Behind the Mask.

It was recently reported that a former contestant on "Love Island", Sophie Gradon, aged only 32, tragically took her own life. After finding her body, her boyfriend, Aaron Armstrong, even younger at only 25, also later took the drastic action of ending his life.
According to reports, only two weeks before her death, Sophie was said to have been in "good spirits", and there seemed to have been no cause for concern about her welfare. It was, then, a massive shock to her family and friends when her suicide was revealed.
Indeed, Sophie, in any purely outward assessment, would appear to have had a pretty good life. Blessed with good looks and a burgeoning career as a reality TV star, on the surface everything would have seemed rosy. However, she had been on the receiving end of many hurtful and unsavoury remarks from online trolls, and indeed, had spoken about bouts of anxiety and depression. All was not, then, as it may have first seemed through the happy glare of television and social media.
Indeed, all this got me thinking about the increasing pressure, particularly on the young, to somehow project an image of happiness and social perfection. Through the lens of social media, we can all show how we think society wants us to be. Look, here is my perfect house, my perfect wife/husband/boyfriend/girlfriend, my prefect children. Life, it seems, is now partly about almost advertising your own social capital and credibility. In such a milieu, who wants to hear about messy, upsetting things like depression or anxiety? Surely such things would only ruin the image. Welcome to the brand of "me".
Many years ago Carl Jung created the notion of the persona. For Jung, the persona was the outward mask we present to the world. He used this term because, in Latin, it means both personality and the masks worn by Roman actors of the classical period. Jung regarded the "persona-mask" as a complex system which mediates between individual consciousness and the social community. Rather than any true reflection of individuality, it was more like a role being played. As he stated, it is "a compromise between the individual and society as to what a man should appear to be". It also has a dual function - both to project a certain image to others and to hide other parts of the true nature of the individual.    
This idea seems to me to appositely encompass not only our own relationship to the immediate outer world, but also to that of social media. After all, what is social media if not an added layer of our personas? A mediating space between us and society where we can project what we should appear to be.

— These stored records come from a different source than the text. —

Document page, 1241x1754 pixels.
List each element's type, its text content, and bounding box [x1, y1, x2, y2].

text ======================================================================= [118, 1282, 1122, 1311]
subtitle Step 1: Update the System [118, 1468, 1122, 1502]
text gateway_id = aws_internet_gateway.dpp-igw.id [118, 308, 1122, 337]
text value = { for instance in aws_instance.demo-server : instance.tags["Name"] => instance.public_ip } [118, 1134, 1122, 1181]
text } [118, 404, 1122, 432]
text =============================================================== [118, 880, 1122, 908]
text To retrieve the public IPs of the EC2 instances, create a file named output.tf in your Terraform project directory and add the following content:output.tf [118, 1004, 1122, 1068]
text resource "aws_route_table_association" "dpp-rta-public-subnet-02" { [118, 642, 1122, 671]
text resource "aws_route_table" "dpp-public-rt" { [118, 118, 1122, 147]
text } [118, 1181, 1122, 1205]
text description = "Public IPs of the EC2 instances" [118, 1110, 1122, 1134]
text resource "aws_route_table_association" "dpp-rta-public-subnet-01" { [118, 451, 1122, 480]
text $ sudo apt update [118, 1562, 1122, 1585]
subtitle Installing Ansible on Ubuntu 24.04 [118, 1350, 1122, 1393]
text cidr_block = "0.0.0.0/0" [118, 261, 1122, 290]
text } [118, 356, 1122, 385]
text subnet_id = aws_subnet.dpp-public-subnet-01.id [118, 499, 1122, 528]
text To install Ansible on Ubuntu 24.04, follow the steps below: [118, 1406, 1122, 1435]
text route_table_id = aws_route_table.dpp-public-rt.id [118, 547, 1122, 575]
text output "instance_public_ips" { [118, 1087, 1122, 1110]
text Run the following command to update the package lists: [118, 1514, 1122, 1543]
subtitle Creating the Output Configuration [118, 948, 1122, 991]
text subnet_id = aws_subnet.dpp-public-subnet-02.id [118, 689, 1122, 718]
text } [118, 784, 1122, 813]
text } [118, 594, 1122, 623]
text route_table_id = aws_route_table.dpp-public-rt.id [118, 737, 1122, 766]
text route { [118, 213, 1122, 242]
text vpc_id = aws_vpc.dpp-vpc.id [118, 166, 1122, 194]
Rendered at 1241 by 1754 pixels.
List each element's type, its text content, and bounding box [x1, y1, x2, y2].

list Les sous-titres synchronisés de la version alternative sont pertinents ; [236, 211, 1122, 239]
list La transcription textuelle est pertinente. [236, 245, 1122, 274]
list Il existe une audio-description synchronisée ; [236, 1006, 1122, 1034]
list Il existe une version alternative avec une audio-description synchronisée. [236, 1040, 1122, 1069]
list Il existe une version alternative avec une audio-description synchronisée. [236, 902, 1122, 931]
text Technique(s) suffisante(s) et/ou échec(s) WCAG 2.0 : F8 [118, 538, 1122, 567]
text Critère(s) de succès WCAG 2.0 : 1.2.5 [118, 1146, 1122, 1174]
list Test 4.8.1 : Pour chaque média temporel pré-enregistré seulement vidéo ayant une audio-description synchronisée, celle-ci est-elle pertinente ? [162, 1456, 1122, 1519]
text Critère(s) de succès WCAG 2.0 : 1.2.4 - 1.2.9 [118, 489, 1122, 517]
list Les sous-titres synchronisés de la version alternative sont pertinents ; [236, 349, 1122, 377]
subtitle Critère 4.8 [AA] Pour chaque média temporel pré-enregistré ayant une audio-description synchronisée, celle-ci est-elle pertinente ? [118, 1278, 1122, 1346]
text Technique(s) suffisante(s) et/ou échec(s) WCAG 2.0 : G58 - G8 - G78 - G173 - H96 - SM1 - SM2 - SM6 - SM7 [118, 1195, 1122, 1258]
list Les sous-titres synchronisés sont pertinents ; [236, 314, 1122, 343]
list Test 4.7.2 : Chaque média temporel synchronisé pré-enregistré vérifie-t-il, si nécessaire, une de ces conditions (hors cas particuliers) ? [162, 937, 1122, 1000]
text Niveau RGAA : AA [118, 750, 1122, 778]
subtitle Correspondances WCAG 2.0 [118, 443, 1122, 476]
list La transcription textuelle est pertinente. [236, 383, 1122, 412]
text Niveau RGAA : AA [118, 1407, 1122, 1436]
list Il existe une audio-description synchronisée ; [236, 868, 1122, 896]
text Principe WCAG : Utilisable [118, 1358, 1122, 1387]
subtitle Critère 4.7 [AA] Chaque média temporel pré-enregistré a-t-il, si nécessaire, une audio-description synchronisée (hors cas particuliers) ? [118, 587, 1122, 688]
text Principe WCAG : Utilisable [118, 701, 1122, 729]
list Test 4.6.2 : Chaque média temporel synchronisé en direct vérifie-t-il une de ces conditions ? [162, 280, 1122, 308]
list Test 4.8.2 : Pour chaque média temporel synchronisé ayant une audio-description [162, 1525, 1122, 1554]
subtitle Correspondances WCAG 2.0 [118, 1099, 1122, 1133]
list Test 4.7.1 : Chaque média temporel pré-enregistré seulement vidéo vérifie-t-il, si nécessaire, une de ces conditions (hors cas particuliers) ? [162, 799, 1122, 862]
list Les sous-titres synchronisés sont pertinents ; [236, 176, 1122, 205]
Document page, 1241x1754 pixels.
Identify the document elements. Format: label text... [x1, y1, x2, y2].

And in this world, there also seems to be a dual function. We always want to project the best side of ourselves, and to perhaps hide the less comfortable or comforting aspects of our natures. Maybe it's a sort of vicious circle, where societal pressures subtly prod us towards projecting images of perfection, but the more we give in to those pressures, the more the monster is fed.
Indeed, the tragic deaths of Sophie Gradon and her boyfriend reveal that there is always more going on than we might think. There is always more to the world than what we project onto it and what it projects onto us. There is always more going on behind the mask.  

             

Comments

bazza said…
Hi David. It has always seemed to me that one plays a number of different roles in one's life.
I am a bit of a different character when I am either a husband, a father, a grandfather, delivering a seminar or out drinking with 'the lads'. So; if we only know someone in one of their personas (such as a reality television star) there is a large part of them that we don't see and cannot know.
This tragedy highlights one of the big dangers of trolls lurking in the wings aiming to damage someone seen as successful or weak.